При звуке его голоса она вздрогнула от неожиданности. И это раздосадовало его еще сильнее. Она была так далека, так недостижима. Казалось, чтобы увидеть его мир, ей приходится перенастраивать зрение. А, ты опять, сказала она. Прости. Ты не можешь оставить его в покое? — Он не мог, он был унижен и сердит и знал, что не в силах ни в чем ее убедить. — Я думала, тебе здесь понравится, сказала она. Я специально почитала про этот отель. Даже думала, что мы как-нибудь приедем сюда с ночевкой, если ты сможешь вырваться, закажем комнату с большим полукруглым окном, и утром будем смотреть на море. — Он услышал в ее словах упрек. Она не стала продолжать спор, переключилась на его неизменную способность ее разочаровывать. Он, однако, хотел изложить свои доводы, и она чувствовала, даже если он сам того не сознавал или не желал в том признаться, что закипающая в нем враждебность ищет выхода. Ей все было ясно, но она нарочно спросила так, словно они спокойно и разумно обсуждают ситуацию: Тебе бы понравился этот фриз, если бы его сделал не Эрик Гилл? Или если бы ты не знал, что он — педофил? — Дело не в этом, сказал он. Я знаю и то и другое, и поэтому он не может мне нравиться. Ради бога, о чем ты — он спал с собственными дочерьми! — И с сестрами, сказала она. И с собакой. Не забывай о собаке. И, возможно, он думал, что делает это именно ради Бога. Теперь представь себе, что он делал все то же самое, и при этом установил мир на Ближнем Востоке. Ты бы хотел, чтобы, узнав о его частной жизни, люди снова начали убивать друг друга? — Это другое, сказал он. От мира, по крайней мере, есть польза. — Согласна, сказала она. А от красоты — нет. «Навсикая, встречающая Одиссея» не полезна, хотя и стоит кучу денег, надо полагать. — Честно говоря, сказал он, мне эта вещь даже не кажется красивой.
Из-за всего, что я о нем знаю, меня тошнит от одной мысли о том, как он ваял обнаженных мужчин и женщин. — А если б там оказалась девочка или собака, то тебя бы вырвало?
Она отвернулась, снова заглядевшись на волны, на свет и на серферов, но уже не могла сосредоточиться и ненавидела его за это. Он сидел, задыхаясь от гнева. Каждый раз, когда она вот так отворачивалась и молчала, ему яростно хотелось заставить ее слушать, продолжать разрушительный для обоих разговор. Но они сидели за столом, накрытым к вечернему чаю, в отеле с претензией на стиль и благопристойность. И он был бессилен и унижен, он ничего не мог — только затягивать все туже узел своего гнева, своей ненависти к ней.
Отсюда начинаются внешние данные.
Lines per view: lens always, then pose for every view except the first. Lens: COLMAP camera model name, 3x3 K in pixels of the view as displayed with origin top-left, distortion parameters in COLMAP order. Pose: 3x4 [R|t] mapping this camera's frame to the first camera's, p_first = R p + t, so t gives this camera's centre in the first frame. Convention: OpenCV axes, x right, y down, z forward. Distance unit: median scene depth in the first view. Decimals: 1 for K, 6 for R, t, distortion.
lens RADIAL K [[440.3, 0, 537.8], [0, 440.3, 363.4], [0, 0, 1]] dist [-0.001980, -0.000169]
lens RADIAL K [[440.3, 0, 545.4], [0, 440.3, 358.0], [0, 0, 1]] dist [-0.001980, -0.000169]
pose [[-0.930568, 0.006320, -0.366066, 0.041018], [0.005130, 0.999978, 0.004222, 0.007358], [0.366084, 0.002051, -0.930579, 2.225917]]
Потом она сказала тихим ровным голосом, не примирительно, не пытаясь его убедить, просто печально, не отрывая глаз от моря: Если бы я тебя послушалась, то сейчас не могла бы получать удовольствие, наблюдая за серферами: вдруг среди них есть насильники или члены БНП[1]. А может быть, мне даже пришлось бы возненавидеть море, потому что вон там, где сейчас такой красивый золотой свет, погибли несчастные собиратели моллюсков — прилив наступал быстрее, чем они бежали. Мне пришлось бы все время думать о том, как они звонили по мобильникам домой в Китай и говорили близким, что сейчас утонут. — Как ты все умеешь перевернуть, сказал он. — Нет, — ответила она, — я просто пытаюсь мыслить, как ты от меня хочешь, соединяя все воедино, чтобы нельзя было сосредоточиться на одном, не приплетая другое. Когда мы занимаемся любовью и я кричу от радости и наслаждения, я должна думать, что в это самое время другая женщина подвергается страшным пыткам и кричит от невыносимой боли. Раз уж ни о чем нельзя думать отдельно.